Directions: Report how many lines in the records carry the string "estilo", and give no further text.

Saved data entries
-- Opening Marker --
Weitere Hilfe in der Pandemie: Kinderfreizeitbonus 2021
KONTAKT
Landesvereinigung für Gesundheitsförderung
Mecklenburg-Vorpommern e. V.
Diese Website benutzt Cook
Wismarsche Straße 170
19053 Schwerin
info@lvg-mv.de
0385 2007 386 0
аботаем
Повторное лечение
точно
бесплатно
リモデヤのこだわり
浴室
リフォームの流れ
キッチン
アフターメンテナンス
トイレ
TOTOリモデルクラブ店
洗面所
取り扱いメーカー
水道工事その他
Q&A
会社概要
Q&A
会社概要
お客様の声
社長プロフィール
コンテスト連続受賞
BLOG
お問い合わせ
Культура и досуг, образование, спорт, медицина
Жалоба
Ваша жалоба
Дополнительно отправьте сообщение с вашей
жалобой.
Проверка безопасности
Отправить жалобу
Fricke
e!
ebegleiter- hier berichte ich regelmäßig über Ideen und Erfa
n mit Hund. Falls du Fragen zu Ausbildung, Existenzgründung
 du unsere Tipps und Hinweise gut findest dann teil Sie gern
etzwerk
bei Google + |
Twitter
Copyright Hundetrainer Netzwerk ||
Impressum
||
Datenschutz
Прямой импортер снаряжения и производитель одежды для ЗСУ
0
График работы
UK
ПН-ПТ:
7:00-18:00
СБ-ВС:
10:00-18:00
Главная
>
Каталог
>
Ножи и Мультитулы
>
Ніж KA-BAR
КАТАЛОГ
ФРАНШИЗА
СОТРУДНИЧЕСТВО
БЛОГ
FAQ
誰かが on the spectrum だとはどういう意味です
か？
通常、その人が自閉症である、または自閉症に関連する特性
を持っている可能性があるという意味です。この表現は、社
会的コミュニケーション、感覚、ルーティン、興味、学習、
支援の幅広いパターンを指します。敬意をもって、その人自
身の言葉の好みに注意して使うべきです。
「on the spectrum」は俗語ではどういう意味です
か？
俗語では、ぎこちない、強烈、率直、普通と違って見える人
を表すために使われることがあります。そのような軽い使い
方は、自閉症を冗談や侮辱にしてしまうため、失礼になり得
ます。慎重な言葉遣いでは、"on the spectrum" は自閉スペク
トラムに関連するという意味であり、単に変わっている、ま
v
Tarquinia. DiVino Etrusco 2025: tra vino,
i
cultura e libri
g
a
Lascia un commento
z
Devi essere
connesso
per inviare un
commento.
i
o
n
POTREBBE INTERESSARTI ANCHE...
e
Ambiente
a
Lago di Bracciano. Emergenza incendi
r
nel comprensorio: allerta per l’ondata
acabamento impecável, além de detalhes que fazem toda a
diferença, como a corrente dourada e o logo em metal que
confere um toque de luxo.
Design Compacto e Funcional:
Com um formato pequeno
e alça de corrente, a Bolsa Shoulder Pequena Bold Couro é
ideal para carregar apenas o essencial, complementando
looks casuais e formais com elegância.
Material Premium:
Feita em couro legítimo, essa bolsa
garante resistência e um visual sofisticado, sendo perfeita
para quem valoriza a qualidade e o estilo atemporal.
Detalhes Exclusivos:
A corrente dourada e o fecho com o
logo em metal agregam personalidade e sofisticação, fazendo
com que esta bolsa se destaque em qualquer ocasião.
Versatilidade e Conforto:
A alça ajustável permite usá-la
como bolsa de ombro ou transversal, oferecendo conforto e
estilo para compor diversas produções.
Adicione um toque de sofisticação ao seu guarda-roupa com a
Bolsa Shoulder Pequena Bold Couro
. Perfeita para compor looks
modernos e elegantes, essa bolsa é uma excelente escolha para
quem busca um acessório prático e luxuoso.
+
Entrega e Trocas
-- Closing Marker --
-- Opening Marker --
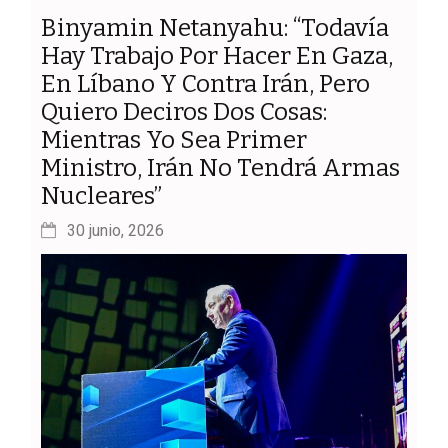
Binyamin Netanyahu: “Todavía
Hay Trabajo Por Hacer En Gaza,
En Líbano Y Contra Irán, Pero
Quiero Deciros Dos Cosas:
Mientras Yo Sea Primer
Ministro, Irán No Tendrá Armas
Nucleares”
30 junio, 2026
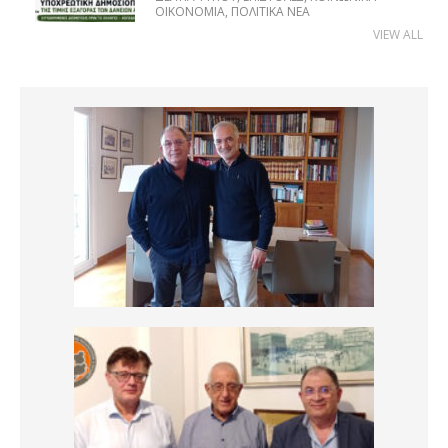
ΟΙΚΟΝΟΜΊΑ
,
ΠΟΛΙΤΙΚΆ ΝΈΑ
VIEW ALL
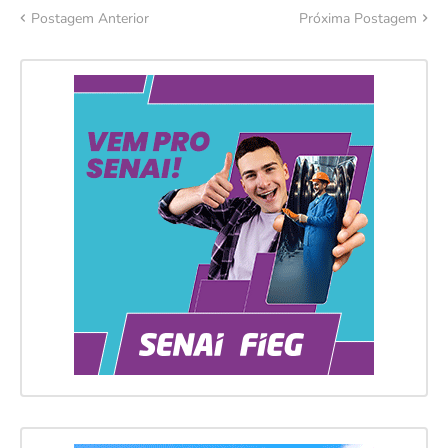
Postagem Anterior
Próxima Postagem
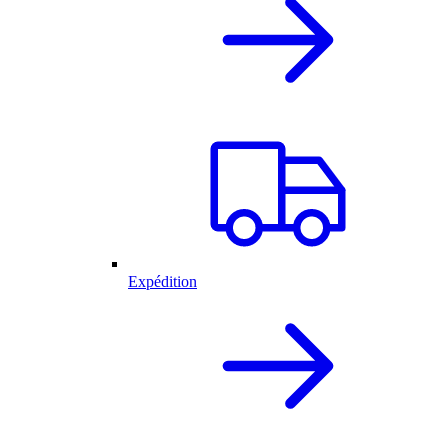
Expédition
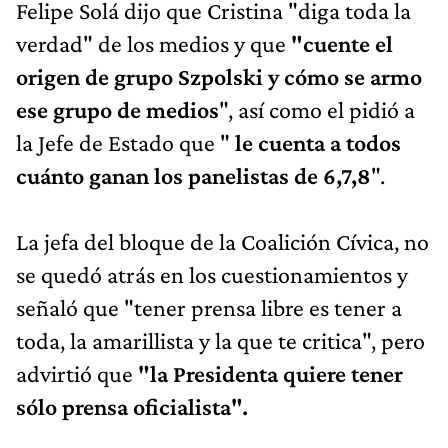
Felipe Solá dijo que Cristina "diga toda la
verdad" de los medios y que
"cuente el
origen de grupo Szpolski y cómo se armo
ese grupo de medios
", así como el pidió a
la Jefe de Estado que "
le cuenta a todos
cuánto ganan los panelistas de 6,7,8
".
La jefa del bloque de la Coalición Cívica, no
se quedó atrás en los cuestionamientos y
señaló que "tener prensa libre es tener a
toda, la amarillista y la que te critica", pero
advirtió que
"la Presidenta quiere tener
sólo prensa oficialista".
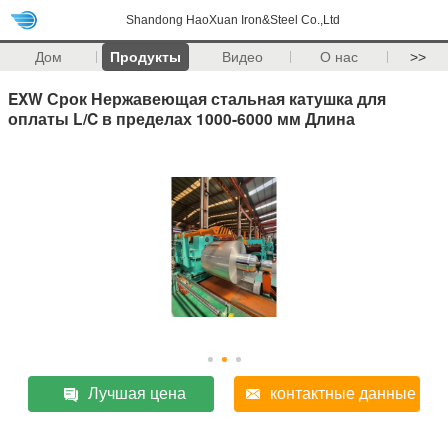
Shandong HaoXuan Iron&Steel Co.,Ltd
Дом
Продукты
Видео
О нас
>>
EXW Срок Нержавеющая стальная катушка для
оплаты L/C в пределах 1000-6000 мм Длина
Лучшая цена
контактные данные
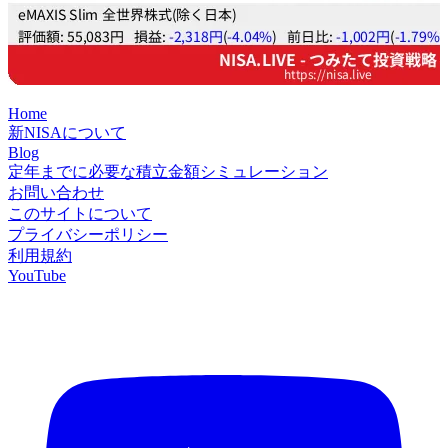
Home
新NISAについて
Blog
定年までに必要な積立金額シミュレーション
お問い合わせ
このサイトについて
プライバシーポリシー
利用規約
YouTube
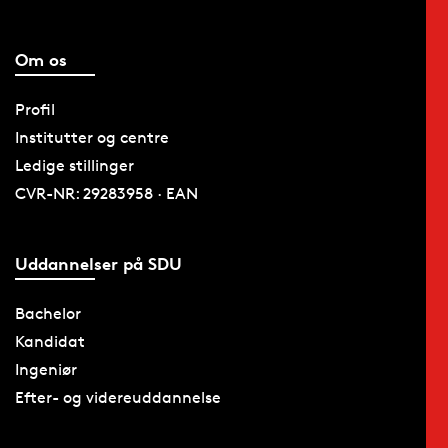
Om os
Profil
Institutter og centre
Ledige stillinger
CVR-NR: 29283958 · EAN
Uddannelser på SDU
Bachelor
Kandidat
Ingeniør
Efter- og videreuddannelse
-- Closing Marker --
Written answer: 2